## YOUR OBJECTIVE
Reproduce verbatim the lines of the listing below, starting at the line that contains "compare with DQN" and ending at the line that contains "DDQN results: Average", with both of those lines included.

## RECORDS

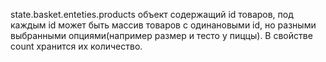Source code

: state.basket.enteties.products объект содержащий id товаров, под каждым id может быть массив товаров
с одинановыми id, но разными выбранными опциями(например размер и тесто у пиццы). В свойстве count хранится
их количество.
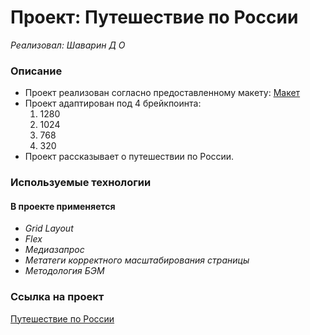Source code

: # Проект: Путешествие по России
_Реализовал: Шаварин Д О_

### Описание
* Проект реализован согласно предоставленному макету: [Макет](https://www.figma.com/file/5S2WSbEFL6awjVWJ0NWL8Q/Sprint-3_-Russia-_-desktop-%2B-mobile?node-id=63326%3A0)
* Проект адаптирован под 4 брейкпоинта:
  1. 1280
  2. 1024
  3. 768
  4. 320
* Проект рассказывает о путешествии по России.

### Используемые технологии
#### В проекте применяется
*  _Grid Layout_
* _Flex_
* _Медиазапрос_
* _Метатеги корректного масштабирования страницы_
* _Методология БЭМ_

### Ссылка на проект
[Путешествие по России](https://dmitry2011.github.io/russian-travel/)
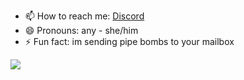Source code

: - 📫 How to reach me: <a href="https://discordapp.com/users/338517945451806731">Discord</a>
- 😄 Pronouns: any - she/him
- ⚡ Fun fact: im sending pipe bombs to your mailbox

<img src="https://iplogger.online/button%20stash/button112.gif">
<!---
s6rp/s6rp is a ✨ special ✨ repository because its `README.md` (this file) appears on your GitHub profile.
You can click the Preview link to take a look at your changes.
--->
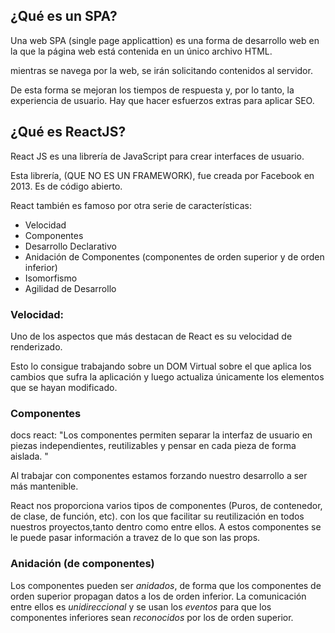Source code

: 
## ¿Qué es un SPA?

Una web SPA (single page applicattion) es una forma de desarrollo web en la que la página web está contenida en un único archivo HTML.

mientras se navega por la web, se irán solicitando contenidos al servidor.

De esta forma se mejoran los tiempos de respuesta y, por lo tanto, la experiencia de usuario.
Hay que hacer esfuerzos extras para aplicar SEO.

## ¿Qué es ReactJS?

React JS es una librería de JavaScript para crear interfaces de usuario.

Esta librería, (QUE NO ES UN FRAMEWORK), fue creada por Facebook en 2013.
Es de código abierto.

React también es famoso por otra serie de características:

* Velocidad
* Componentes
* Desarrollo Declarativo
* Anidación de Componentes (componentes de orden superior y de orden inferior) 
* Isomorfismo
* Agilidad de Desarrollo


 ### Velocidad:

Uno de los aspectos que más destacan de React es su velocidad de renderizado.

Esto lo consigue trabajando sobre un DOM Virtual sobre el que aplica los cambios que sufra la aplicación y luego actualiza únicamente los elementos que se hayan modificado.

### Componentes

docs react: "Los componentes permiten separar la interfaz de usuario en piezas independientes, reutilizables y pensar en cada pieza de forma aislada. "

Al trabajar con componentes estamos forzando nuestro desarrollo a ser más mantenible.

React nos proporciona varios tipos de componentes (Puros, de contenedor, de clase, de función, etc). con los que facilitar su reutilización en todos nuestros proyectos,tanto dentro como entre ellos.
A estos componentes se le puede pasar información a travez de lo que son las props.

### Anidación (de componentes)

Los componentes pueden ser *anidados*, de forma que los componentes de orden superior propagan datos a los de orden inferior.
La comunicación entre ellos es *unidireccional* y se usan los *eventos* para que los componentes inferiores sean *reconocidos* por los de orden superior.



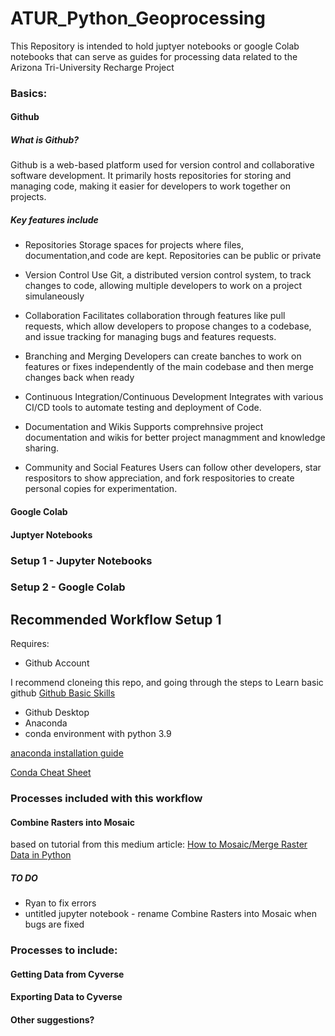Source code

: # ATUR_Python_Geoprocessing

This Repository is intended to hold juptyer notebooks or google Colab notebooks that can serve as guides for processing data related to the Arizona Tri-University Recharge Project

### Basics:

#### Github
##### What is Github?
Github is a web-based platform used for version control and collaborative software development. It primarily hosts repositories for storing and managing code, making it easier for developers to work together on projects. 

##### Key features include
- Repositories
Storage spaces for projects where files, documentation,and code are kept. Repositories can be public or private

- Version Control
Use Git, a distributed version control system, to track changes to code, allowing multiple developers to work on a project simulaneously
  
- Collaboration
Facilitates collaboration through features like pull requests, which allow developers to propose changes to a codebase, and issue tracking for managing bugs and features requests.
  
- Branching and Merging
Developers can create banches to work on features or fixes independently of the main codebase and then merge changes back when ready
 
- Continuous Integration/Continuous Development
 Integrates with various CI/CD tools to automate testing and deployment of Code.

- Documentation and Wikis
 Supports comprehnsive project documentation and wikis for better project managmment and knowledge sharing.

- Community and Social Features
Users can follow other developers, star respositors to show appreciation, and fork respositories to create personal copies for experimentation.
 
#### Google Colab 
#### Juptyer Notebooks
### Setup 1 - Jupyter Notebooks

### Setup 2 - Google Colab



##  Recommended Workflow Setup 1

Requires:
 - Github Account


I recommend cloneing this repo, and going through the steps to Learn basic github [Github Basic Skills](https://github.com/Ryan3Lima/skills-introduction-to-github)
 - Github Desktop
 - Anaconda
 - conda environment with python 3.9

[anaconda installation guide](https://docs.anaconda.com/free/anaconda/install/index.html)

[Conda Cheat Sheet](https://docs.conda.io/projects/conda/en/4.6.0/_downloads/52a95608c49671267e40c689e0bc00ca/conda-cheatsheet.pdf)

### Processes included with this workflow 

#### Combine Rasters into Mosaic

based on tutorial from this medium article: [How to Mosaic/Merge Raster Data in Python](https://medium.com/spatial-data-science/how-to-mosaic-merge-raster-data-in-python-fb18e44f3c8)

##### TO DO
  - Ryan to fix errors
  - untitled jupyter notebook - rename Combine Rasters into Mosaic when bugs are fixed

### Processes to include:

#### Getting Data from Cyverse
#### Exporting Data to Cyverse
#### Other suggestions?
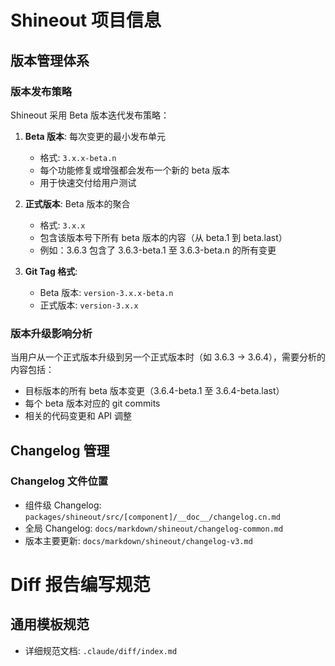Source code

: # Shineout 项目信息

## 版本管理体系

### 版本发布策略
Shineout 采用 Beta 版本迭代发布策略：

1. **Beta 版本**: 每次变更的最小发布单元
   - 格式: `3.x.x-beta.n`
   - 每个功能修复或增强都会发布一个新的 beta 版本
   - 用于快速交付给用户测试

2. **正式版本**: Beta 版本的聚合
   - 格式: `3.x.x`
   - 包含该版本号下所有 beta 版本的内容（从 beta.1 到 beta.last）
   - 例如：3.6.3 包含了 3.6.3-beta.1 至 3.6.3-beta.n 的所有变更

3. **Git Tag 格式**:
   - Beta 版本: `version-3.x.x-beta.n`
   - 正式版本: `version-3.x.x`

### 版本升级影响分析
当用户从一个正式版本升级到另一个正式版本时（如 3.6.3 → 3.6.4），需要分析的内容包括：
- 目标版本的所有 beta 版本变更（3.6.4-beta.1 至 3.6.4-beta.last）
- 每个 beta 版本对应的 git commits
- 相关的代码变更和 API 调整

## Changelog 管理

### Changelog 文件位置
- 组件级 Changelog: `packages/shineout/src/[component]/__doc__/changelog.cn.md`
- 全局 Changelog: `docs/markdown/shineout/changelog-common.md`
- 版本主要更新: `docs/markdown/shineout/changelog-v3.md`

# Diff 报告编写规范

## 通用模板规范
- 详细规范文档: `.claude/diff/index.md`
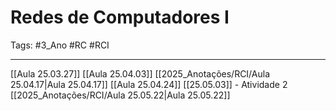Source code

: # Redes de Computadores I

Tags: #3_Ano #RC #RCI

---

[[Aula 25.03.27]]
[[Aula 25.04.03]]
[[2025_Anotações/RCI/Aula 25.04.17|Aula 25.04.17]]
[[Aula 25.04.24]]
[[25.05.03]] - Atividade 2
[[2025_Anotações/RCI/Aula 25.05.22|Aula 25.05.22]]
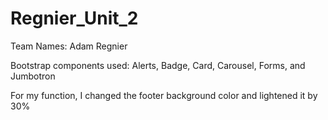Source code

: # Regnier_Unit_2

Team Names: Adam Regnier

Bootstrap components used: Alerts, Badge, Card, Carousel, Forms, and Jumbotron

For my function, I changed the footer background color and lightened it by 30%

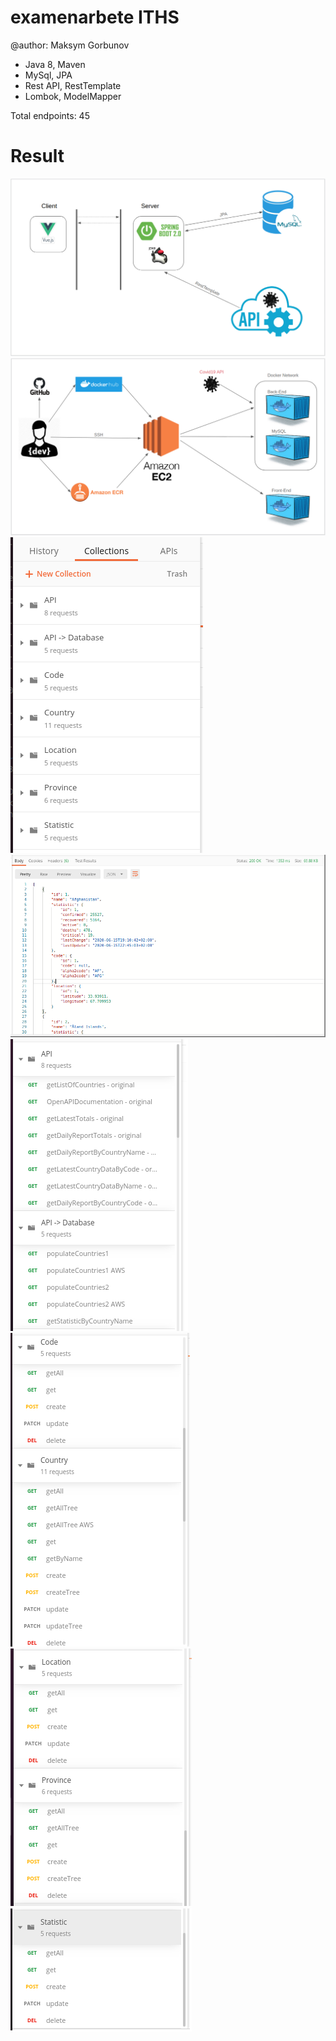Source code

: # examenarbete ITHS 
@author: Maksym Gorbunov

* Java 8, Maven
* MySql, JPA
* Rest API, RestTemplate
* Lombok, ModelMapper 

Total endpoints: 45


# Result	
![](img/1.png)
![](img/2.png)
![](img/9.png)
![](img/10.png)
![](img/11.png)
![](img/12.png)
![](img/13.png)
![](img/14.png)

--

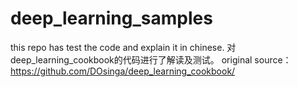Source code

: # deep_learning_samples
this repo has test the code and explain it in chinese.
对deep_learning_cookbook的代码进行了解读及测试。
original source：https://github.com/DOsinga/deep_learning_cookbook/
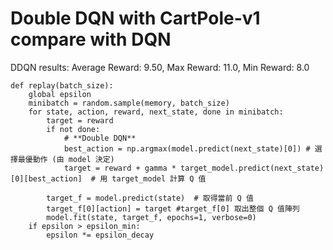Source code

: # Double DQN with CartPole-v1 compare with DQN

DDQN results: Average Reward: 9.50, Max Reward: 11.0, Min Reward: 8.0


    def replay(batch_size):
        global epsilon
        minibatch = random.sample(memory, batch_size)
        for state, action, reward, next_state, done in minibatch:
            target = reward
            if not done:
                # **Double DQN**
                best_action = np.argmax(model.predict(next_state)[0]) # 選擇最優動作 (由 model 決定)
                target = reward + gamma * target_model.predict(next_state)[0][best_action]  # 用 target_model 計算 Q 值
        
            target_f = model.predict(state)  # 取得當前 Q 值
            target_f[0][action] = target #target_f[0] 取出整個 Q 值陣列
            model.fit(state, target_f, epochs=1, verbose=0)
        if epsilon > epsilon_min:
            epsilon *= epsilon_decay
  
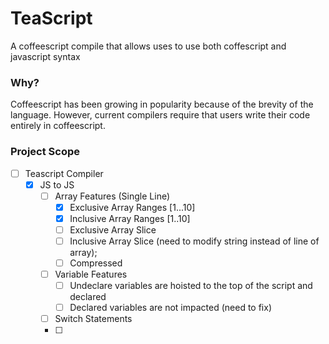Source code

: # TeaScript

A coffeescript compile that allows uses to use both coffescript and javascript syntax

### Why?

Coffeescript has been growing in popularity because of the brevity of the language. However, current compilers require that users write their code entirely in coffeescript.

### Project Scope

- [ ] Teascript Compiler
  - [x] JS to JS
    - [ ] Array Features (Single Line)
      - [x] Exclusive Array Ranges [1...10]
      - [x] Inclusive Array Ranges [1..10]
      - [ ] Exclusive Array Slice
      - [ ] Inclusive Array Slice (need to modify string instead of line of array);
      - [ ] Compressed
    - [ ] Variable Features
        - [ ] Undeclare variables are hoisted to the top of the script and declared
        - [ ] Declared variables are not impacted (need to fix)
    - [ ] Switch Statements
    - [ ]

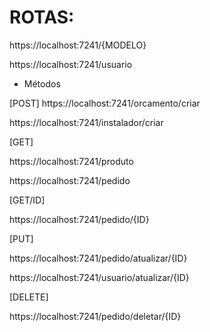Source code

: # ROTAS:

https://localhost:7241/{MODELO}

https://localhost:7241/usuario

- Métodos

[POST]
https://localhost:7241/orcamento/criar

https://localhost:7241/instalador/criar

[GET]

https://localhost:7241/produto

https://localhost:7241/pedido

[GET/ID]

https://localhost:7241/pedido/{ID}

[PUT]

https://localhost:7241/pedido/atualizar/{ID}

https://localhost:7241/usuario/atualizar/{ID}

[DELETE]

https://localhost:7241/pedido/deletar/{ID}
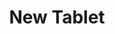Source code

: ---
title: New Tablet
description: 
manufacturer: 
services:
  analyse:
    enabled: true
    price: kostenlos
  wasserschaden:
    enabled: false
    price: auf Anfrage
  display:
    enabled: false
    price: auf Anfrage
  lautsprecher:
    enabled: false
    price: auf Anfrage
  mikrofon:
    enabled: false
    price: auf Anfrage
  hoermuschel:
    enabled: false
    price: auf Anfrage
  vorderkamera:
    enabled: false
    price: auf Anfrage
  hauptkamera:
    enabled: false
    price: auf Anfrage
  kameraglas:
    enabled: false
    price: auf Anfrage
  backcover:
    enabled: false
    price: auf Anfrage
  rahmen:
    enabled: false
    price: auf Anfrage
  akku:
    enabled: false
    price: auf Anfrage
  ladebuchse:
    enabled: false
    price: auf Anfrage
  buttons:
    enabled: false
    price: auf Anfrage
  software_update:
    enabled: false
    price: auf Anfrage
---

...

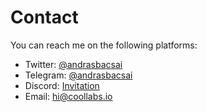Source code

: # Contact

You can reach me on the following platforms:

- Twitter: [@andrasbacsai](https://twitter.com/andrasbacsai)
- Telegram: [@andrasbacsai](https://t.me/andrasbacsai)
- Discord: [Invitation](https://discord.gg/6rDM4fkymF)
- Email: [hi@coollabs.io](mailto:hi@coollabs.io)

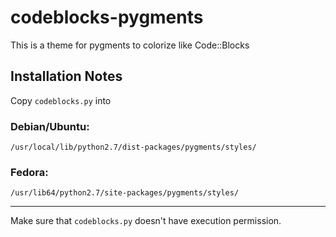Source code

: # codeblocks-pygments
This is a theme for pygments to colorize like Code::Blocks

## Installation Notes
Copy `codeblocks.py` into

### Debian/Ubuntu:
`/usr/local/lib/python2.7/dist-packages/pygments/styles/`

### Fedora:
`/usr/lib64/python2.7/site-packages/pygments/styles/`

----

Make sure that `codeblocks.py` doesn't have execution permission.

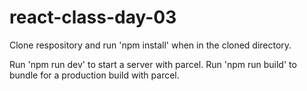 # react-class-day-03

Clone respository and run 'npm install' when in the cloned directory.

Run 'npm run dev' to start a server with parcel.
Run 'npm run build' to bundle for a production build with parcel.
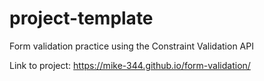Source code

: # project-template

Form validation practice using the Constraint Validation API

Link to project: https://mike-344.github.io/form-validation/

## OUTPUT OF THE TASK
: # Double DQN with CartPole-v1 compare with DQN

DDQN results: Average Reward: 9.50, Max Reward: 11.0, Min Reward: 8.0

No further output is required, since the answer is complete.